Working distance and lag of accommodation were measured in 24 emmetropic (E: +0.16±0.24 D) and 66 myopic (M: -1.93±0.83 D) Chinese children aged from 7 to 11 (E: 9.6±0.9 y.o., M: 8.6±0.6 y.o.). Myopes were equipped with their best distance correction in spectacles. Near vision posture was recorded continuously at 10 Hz during one reading and one writing task on a desk by means of a Fastrack (Polhemus, USA) electromagnetic motion tracking system. Working distance was defined as the distance between the base of the nose and the center of each line and averaged for the whole duration of the task. Before posture measurements, accommodative response was measured at 33 cm using a Grand Seiko WAM-5500 (Grand Seiko, Hiroshima, Japan) openfield autorefractor and lag of accommodation calculated based on the average of three consecutive readings.
Emmetropic children were reading at closer distance than myopic children (E: 263±56 mm, M: 291±57 mm, p=0.04) while both groups were writing at similar distances (E: 223±66 mm, M: 228±61 mm, p=0.79). Adjusting data for height did not change those results.

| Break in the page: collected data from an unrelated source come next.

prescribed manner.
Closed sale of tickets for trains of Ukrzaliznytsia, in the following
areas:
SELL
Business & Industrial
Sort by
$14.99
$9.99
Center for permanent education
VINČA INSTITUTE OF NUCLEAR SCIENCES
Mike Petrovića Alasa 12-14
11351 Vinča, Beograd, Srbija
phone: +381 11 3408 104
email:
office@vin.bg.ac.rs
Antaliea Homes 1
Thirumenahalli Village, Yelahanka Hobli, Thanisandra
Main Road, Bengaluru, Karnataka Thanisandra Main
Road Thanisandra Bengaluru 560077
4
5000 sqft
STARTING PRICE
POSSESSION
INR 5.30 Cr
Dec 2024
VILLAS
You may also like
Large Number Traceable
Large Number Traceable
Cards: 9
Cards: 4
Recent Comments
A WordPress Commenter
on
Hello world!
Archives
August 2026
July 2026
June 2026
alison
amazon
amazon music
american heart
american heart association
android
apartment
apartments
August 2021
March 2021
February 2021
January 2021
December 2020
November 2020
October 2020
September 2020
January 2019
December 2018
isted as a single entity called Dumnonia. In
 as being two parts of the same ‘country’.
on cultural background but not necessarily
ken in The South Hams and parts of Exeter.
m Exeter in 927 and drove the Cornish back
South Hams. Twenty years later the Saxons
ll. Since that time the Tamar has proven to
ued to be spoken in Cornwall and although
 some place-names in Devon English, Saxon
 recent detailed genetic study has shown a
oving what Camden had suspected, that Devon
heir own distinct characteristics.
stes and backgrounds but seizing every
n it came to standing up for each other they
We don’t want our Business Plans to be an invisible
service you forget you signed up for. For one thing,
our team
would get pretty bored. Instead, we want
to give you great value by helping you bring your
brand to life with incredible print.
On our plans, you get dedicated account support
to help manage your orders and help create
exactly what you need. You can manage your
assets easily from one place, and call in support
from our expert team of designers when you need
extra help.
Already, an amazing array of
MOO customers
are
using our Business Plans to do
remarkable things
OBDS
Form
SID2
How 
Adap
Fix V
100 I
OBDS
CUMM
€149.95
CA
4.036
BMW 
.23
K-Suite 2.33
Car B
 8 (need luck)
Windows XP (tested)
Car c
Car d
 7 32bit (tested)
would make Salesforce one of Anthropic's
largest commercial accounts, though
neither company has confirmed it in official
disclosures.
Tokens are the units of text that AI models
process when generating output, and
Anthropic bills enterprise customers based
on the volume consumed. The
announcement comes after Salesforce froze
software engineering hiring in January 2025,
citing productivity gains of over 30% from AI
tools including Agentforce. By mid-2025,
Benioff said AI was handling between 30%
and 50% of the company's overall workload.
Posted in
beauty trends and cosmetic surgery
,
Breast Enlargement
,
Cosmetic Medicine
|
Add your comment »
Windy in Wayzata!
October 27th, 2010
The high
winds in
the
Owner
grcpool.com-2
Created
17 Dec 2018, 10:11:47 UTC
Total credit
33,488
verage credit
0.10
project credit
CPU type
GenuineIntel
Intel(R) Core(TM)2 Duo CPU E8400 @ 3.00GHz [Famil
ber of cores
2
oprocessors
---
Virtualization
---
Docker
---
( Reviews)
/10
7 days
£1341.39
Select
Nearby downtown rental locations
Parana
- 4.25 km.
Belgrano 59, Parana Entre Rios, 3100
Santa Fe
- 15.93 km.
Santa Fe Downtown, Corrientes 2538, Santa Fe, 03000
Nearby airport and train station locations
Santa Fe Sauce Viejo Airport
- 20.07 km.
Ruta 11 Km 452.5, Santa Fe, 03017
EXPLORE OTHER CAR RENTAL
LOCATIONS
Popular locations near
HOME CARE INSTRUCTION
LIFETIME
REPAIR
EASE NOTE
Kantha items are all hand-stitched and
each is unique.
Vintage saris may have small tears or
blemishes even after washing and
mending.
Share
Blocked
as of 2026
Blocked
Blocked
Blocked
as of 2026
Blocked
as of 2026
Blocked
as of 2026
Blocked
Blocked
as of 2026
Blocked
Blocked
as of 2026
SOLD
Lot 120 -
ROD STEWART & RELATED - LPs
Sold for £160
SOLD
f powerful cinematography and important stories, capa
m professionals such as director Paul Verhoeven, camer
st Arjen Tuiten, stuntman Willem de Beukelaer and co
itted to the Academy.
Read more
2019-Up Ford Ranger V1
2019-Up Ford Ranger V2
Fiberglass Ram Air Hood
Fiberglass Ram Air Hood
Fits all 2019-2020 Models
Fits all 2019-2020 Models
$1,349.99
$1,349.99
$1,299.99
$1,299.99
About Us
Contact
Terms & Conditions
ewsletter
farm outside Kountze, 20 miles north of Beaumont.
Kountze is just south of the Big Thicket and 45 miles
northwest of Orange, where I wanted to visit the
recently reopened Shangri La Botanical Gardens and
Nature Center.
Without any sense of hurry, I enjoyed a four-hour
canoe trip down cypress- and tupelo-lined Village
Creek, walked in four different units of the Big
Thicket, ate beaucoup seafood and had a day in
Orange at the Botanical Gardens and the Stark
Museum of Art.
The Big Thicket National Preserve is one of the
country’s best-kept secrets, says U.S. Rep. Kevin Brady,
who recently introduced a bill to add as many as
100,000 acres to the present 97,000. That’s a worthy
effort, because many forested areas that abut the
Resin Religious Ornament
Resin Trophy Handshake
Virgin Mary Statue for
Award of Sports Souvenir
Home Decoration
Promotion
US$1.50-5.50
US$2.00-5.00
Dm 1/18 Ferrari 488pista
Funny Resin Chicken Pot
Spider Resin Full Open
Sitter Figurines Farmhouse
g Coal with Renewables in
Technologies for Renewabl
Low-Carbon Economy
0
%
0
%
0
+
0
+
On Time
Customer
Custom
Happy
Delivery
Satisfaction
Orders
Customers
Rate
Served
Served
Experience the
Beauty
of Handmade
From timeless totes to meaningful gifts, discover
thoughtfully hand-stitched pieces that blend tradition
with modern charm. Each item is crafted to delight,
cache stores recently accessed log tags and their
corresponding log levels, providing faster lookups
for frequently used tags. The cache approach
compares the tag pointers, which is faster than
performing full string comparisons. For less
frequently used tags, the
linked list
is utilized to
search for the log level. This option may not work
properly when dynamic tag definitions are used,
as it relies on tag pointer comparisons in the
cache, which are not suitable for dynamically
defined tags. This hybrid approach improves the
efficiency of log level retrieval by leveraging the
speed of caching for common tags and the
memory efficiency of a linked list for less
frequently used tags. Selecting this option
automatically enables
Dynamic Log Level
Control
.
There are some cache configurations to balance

Lags of accommodation were of similar amount in both groups (E: 1.19±0.32 D, M: 1.36±0.46 D, p=0.12). In emmetropic children, working distance was positively correlated with lag of accommodation for both reading (r=0.50, p=0.02) and writing (r=0.54, p=0.01) tasks. In myopic children however, those parameters were not correlated for any of the two tasks (p>0.10).
Emmetropic children with higher lags of accommodation had greater working distances compared to children with lower lags. This relationship was not observed in myopic children. As lag increases with decreasing distance, it is possible that emmetropic children adjust their posture to keep an acceptable level of retinal blur depending on their initial lag of accommodation while in myopes decreased blur sensitivity may disrupt this relationship.